> [Assignment]:
The lines to be set down run from the line containing "list [146, 361, 930, 815]" through the final line of the data below; print them exactly and print nothing else.

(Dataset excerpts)

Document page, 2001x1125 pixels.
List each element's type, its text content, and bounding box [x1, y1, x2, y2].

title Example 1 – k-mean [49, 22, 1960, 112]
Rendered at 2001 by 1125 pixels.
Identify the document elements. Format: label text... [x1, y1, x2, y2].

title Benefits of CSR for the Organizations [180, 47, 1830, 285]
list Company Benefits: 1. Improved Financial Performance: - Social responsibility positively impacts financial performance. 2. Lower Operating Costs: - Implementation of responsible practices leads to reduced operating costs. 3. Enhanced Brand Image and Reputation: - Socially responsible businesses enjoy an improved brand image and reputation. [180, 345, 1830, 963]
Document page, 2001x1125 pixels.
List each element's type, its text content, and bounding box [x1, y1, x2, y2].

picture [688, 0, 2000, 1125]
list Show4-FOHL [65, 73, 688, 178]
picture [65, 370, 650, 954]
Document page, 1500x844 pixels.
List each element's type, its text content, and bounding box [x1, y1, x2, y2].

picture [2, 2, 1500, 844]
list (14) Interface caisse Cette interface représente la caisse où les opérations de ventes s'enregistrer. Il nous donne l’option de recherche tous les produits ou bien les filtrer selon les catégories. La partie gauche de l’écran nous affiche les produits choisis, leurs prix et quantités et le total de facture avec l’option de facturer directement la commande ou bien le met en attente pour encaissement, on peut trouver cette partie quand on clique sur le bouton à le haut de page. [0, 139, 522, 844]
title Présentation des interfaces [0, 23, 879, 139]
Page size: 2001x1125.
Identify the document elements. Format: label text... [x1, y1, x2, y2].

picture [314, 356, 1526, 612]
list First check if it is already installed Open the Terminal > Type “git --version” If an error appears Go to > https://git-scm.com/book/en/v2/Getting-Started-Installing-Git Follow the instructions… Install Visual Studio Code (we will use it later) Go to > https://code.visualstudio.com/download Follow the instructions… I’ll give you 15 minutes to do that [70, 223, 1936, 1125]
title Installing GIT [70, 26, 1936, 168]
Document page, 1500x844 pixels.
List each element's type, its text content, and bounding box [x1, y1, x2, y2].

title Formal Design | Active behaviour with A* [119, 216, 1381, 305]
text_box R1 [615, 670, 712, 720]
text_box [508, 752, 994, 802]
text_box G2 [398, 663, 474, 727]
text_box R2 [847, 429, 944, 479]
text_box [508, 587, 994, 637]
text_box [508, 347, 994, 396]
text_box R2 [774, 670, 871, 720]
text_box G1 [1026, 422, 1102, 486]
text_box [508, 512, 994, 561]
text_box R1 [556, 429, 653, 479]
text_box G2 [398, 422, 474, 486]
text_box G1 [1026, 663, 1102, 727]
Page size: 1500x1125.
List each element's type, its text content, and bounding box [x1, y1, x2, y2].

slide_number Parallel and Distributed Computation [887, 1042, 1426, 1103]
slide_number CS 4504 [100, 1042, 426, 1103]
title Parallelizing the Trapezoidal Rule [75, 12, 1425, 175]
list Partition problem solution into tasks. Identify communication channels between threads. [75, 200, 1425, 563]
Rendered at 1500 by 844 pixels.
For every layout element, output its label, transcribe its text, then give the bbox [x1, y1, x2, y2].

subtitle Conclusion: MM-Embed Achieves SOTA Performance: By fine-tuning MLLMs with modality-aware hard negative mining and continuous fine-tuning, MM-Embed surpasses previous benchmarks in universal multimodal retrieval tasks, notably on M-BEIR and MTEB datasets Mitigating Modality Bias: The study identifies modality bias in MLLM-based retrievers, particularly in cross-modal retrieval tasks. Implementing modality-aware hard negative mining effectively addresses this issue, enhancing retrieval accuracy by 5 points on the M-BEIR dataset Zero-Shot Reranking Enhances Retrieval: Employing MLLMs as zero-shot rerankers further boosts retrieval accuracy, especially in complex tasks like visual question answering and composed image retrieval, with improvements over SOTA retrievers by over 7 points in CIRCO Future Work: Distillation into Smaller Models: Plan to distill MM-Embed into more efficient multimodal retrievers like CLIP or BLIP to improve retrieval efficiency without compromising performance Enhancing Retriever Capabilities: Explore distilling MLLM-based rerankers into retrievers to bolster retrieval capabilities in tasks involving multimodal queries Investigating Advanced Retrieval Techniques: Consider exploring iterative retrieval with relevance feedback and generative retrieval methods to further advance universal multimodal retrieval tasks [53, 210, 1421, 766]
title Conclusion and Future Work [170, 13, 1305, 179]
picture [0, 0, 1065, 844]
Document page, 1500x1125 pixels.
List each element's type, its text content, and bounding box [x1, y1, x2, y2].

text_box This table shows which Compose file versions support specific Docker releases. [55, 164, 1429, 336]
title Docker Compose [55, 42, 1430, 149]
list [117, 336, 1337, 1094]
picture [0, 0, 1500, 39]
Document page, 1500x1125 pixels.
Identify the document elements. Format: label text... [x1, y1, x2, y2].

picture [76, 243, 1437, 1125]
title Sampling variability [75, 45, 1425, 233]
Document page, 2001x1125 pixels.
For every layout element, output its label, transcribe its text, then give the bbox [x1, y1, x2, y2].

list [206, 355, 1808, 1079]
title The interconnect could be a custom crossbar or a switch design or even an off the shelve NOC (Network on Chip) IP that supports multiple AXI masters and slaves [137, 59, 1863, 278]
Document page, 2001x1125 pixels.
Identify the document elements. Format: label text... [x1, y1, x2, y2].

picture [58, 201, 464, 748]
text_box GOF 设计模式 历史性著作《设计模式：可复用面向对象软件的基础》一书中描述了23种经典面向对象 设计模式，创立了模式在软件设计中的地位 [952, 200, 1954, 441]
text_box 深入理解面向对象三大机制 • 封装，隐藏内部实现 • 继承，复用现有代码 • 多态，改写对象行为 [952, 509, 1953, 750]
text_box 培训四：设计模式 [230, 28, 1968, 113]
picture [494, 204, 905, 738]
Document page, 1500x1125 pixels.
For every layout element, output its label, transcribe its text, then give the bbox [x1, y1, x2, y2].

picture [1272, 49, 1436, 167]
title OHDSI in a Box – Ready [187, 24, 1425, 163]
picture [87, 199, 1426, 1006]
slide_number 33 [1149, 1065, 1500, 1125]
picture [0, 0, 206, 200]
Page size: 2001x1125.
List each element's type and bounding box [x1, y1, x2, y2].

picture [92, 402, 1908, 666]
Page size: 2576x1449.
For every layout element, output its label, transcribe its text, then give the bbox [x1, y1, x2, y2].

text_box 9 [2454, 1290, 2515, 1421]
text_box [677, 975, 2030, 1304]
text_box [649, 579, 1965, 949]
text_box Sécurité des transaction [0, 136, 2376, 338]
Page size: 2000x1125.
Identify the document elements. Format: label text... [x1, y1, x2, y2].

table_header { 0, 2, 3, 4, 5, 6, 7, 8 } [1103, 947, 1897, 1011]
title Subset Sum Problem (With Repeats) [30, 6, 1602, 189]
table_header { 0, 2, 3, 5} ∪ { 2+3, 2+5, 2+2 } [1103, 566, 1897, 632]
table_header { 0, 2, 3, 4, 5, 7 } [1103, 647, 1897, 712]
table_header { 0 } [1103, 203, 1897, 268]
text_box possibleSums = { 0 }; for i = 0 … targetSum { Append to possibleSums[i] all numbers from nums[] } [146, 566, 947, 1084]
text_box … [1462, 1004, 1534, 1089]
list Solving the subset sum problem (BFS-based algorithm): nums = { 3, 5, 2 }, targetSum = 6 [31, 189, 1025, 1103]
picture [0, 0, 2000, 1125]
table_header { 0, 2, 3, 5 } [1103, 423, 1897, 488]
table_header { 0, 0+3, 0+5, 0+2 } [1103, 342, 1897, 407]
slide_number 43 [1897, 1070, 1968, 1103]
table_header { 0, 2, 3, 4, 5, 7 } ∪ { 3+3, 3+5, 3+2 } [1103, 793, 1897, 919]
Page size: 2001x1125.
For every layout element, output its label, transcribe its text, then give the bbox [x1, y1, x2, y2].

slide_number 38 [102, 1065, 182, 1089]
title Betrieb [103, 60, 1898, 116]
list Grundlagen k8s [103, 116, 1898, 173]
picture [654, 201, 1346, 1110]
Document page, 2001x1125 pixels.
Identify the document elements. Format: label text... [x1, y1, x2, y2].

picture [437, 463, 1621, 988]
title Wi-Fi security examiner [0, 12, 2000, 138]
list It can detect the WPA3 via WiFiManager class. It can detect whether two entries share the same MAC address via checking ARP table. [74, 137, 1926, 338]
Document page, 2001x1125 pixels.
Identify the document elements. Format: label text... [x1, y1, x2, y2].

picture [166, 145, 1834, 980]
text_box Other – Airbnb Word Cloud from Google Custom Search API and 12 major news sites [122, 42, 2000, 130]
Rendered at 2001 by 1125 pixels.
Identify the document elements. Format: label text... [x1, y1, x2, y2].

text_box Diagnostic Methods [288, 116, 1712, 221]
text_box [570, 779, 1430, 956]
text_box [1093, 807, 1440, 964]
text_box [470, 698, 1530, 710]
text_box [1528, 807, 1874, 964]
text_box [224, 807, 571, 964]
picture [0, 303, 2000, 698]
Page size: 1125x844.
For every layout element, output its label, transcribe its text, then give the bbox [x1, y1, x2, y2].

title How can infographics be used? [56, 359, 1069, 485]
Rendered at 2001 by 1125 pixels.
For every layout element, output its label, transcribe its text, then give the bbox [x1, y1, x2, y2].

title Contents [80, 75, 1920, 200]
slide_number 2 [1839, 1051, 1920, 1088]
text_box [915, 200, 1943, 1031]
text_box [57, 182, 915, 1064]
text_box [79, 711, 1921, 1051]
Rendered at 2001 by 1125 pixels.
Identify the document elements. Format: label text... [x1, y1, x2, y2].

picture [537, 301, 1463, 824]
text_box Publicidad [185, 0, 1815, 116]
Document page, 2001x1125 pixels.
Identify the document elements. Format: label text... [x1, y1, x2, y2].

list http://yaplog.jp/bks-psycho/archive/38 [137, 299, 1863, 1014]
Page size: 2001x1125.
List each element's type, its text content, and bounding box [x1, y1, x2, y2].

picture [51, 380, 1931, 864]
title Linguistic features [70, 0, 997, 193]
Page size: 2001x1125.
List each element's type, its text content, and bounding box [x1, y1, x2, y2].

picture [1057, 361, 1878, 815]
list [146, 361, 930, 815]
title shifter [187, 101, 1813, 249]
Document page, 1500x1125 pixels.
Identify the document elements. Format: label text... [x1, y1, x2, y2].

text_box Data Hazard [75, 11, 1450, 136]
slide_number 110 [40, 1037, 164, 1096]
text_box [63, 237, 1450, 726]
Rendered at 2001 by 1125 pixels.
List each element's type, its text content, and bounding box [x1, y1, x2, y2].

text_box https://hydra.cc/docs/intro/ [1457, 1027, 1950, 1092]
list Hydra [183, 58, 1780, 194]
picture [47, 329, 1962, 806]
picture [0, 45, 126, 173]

> [Response for this exercise]:
list [146, 361, 930, 815]
title shifter [187, 101, 1813, 249]
Document page, 1500x1125 pixels.
Identify the document elements. Format: label text... [x1, y1, x2, y2].

text_box Data Hazard [75, 11, 1450, 136]
slide_number 110 [40, 1037, 164, 1096]
text_box [63, 237, 1450, 726]
Rendered at 2001 by 1125 pixels.
List each element's type, its text content, and bounding box [x1, y1, x2, y2].

text_box https://hydra.cc/docs/intro/ [1457, 1027, 1950, 1092]
list Hydra [183, 58, 1780, 194]
picture [47, 329, 1962, 806]
picture [0, 45, 126, 173]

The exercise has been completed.